2. Después de entrenar: La Recuperación
Al terminar, el cuerpo está en modo "esponja". Necesitás reponer el glucógeno quemado y darle aminoácidos a tus músculos para que crezcan y se recuperen.

¿Cuánto tiempo después?
Lo ideal es comer dentro de los 45 a 60 minutos posteriores al entrenamiento (la famosa "ventana anabólica"), aunque lo más importante es la calidad de los nutrientes que consumas en las horas siguientes.

¿Qué comer?
Aquí la clave es la combinación de Proteínas + Carbohidratos.

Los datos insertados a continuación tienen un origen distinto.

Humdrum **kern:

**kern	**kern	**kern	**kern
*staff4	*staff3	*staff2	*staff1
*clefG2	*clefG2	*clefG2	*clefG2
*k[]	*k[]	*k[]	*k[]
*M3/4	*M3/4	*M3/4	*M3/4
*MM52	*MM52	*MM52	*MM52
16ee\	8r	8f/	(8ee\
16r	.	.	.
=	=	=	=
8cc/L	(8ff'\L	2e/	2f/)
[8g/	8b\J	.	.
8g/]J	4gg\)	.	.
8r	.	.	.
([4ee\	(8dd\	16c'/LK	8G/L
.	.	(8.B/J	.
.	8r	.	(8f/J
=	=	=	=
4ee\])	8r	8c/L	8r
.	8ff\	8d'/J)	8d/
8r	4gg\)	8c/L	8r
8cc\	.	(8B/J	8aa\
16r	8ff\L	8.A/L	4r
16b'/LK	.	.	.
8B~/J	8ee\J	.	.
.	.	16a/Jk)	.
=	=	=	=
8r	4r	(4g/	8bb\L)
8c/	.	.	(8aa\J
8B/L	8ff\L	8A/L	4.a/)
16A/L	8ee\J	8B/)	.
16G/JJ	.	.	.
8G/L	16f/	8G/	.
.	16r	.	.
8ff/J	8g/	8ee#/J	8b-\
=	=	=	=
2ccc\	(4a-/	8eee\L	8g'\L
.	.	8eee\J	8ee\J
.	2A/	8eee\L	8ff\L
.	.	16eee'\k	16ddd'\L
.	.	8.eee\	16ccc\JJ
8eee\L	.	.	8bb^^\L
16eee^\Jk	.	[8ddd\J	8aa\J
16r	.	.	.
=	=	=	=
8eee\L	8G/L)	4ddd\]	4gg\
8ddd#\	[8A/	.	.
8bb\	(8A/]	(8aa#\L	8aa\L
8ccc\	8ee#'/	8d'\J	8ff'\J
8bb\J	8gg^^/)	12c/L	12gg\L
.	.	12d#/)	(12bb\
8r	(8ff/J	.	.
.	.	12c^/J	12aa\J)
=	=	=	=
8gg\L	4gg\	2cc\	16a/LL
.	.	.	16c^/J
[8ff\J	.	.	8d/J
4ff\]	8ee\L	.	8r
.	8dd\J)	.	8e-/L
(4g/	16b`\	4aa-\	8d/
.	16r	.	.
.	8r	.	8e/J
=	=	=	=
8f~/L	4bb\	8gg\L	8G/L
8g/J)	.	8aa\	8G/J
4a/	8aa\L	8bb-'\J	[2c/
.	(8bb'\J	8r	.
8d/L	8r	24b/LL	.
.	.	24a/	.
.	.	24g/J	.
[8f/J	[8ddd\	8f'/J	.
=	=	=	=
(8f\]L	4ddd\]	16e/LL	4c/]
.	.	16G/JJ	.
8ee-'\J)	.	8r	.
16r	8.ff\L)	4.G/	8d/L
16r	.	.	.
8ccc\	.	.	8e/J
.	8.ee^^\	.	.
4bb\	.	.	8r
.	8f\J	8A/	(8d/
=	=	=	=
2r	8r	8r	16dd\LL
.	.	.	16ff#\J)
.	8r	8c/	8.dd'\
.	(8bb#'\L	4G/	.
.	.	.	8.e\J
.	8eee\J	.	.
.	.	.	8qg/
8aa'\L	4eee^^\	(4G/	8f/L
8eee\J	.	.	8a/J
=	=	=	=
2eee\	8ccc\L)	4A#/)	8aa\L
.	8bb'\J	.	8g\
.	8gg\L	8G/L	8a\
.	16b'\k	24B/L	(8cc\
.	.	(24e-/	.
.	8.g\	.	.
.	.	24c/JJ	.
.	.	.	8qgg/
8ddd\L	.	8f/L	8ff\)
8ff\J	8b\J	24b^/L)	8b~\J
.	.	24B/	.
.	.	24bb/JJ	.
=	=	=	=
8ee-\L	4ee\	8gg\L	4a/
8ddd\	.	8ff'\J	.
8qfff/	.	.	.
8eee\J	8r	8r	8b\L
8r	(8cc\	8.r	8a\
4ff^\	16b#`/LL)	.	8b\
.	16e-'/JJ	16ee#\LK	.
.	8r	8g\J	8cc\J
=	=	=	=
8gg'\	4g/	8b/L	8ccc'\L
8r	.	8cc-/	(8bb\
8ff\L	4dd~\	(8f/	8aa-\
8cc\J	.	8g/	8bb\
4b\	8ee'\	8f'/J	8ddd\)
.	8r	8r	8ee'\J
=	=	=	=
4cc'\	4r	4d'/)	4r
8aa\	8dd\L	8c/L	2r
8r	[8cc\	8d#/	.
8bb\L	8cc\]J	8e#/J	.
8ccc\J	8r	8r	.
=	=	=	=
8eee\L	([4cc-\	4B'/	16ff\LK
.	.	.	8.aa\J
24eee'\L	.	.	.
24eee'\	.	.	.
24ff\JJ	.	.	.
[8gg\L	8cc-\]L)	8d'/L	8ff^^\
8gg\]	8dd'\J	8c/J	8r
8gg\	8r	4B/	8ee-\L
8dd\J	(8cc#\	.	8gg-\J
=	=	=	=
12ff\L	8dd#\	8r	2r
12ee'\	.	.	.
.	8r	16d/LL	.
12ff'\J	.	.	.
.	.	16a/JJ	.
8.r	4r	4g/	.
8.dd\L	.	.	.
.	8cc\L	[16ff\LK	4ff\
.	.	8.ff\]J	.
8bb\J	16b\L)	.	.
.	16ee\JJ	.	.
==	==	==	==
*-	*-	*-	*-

Proteínas: Pollo, huevo, atún, legumbres o batido de proteína. Ayudan a reparar el músculo "roto" por el ejercicio.

Carbohidratos: Arroz, papa, batata o pastas. Reponen la energía gastada.

Ejemplos ideales:

Omelette de claras con una rodaja de pan: Proteína de alta calidad y energía.

Sándwich de pollo o atún: Práctico y completo.

Bowl de avena con leche y fruta: Ideal si entrenás temprano por la mañana.

Arroz con lentejas o pollo: Una comida sólida perfecta si entrenaste antes del almuerzo o cena.

3. El factor invisible: La Hidratación
Nada de lo anterior funciona si el cuerpo está deshidratado.

Antes: Beber unos 500 ml de agua dos horas antes.

Durante: Sorbos pequeños y constantes para mantener el volumen de sangre y la temperatura corporal.

Después: Reponer el líquido perdido. Si el entrenamiento fue muy intenso o duró más de una hora, una bebida con electrolitos puede ayudar.